Sunday, March 24, 2019

Palm Beach to St. Augustine

Perhaps we should add another metric: How often we hit other boats. Officially, today is 1.
So, the scoreboard reads:

     2 - nights anchored
     2 - times aground
     1 - scrape

We planned on dawdling the morning in Palm Beach. The little marina was very friendly and very affordable. But when we saw other boats heading out just as the sun came up, we got itchy gills (since itchy feet on a boat just means you need some ointment). We were pulling out just after 9 am.

It wasn't a far ride to St. Augustine. We met and chatted with (via radio) other loopers on their way. The day was warm, sunny, and the water friendly. With the exception of being massively waked by a boat called Summer Villa (I deemed him Summer Villain), it was a dandy ride.

The marina we're staying at is off the ICW on the San Sebastian River. It got some great reviews from other loopers; cheaper than the marinas right in the city, quieter, and more private, with easy access to the downtown. Sounded perfect. 

See the bumps on the beach? Those are cannonball jellyfish.
And they are everywhere!

As we headed up the river I noticed both the current and the wind. They weren't crazy strong, but they definitely impacted the movement of the boat. Russ hailed the marina on the radio, got no response. Then he called the on cell. By that time we'd passed the place. While he was getting docking instructions, I turned the boat around. All fine.

The instructions we got was to park on the T, between two boats, on the B dock. We were told it was a 50 foot space (and we are a 40 foot vessel). Right away, I notice the wind was pushing us into the dock. Moreover, I'm not wild about parking between two vessels. But we gave it a shot.

Other boat owners came out (it's what you do when you hear engines nearby) to lend a hand. In front was a power yacht, in back, a sailboat. I aimed for in between.

The approached went slowly, which is good. Russ tossed a line, someone caught it. But my back end started to drift towards the sailboat.
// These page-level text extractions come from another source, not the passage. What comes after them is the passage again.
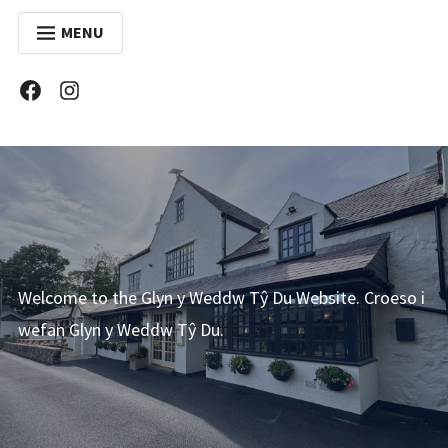
MENU
ABOUT US
Facebook
Instagram
COVID 19
MENU
WINE LIST
FUNCTIONS
GALLERY
Welcome to the Glyn y Weddw Tŷ Du Website. Croeso i
CONTACT
wefan Glyn y Weddw Tŷ Du.
CYMRAEG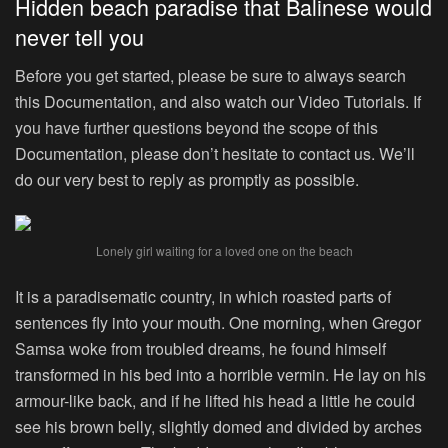
Hidden beach paradise that Balinese would
never tell you
Before you get started, please be sure to always search
this Documentation, and also watch our Video Tutorials. If
you have further questions beyond the scope of this
Documentation, please don’t hesitate to contact us. We’ll
do our very best to reply as promptly as possible.
Lonely girl waiting for a loved one on the beach
It is a paradisematic country, in which roasted parts of
sentences fly into your mouth. One morning, when Gregor
Samsa woke from troubled dreams, he found himself
transformed in his bed into a horrible vermin. He lay on his
armour-like back, and if he lifted his head a little he could
see his brown belly, slightly domed and divided by arches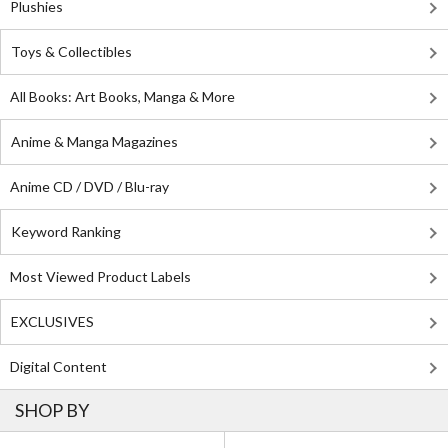
Plushies
Toys & Collectibles
All Books: Art Books, Manga & More
Anime & Manga Magazines
Anime CD / DVD / Blu-ray
Keyword Ranking
Most Viewed Product Labels
EXCLUSIVES
Digital Content
SHOP BY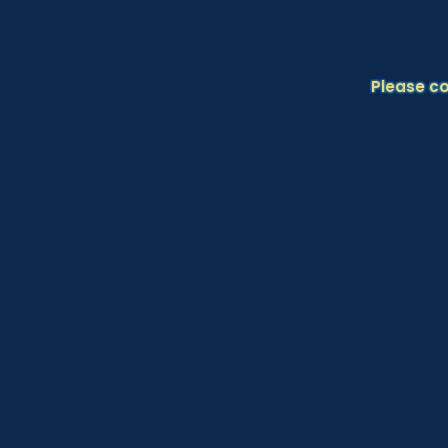
Please c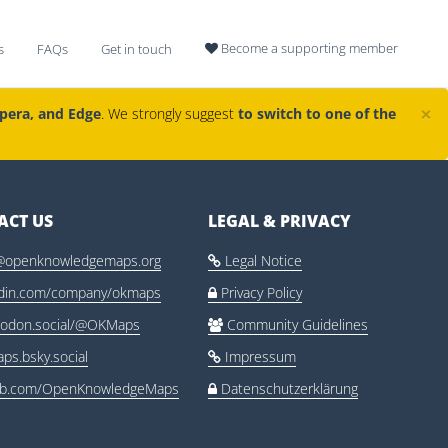
Become a supporting member
s
FAQs
Get in touch

×
Opera, and Edge
. We strongly suggest
to switch to one of the
ACT US
LEGAL & PRIVACY
@openknowledgemaps.org
Legal Notice

edin.com/company/okmaps
Privacy Policy

odon.social/@OKMaps
Community Guidelines

ps.bsky.social
Impressum

ub.com/OpenKnowledgeMaps
Datenschutzerklärung
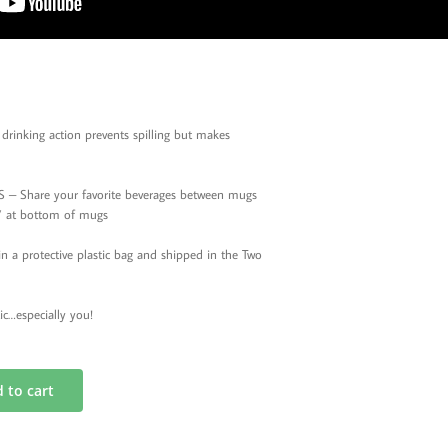
rinking action prevents spilling but makes
 Share your favorite beverages between mugs
le’ at bottom of mugs
 protective plastic bag and shipped in the Two
ic…especially you!
 to cart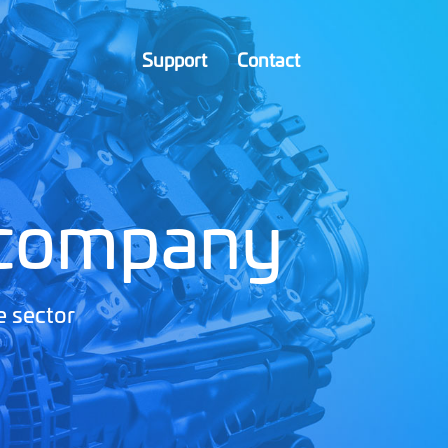
Support
Contact
 company
e sector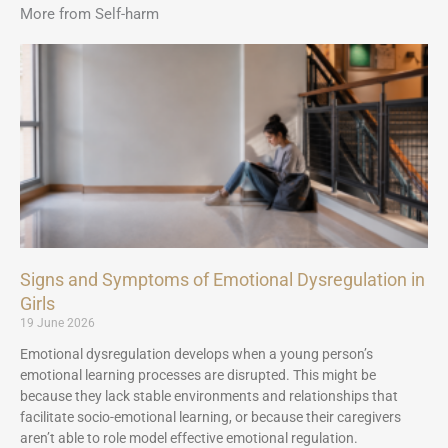
More from Self-harm
Signs and Symptoms of Emotional Dysregulation in
Girls
19 June 2026
Emotional dysregulation develops when a young person’s
emotional learning processes are disrupted. This might be
because they lack stable environments and relationships that
facilitate socio-emotional learning, or because their caregivers
aren’t able to role model effective emotional regulation.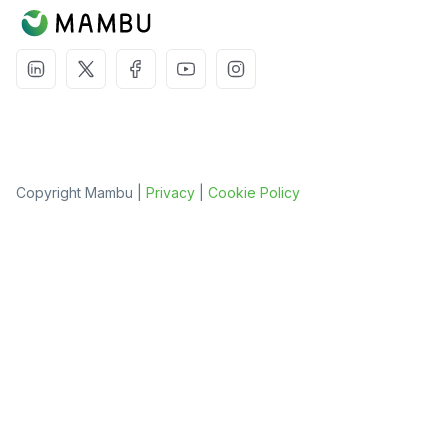
Copyright Mambu |
Privacy
|
Cookie Policy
I moved closer to the front, but I didn't feel like I had enough space. Meanwhile, we continued to move to the sailboat.

Finally, I said I was giving up, threw the starboard engines in reverse, trying to swing the dinghy away from the sailboat. I used some throttle, trying to back away, but I wasn't able to clear the boat. Our bumper skid along their side. That is such a horrible feeling.

Frazzled, I noticed the A dock had NO BOATS on it. I just parked Cat-n-Dogs there, without permission or incident. Russ went to the office to see remaining here would be okay. He came back with thumbs up.

Safely parked in A dock. You can see B dock behind us.
Being conscientious boaters, Russ went to the sailboat to offer compensation. He saw the scratches, three of them, the longest was maybe three inches. In other words, really not much at all. The sailboat owners were long timers at the marina and knew a repair person who happened to be working here at the time. We got a quote for repairs, and shook hands. 

Throughout much of the day I fretted over the incident. I feel I should have declined the spot once I saw it and saved everyone the excitement. But, it's done, and no real harm was made. 

We got out our bikes and headed for the darling town of St. Augustine.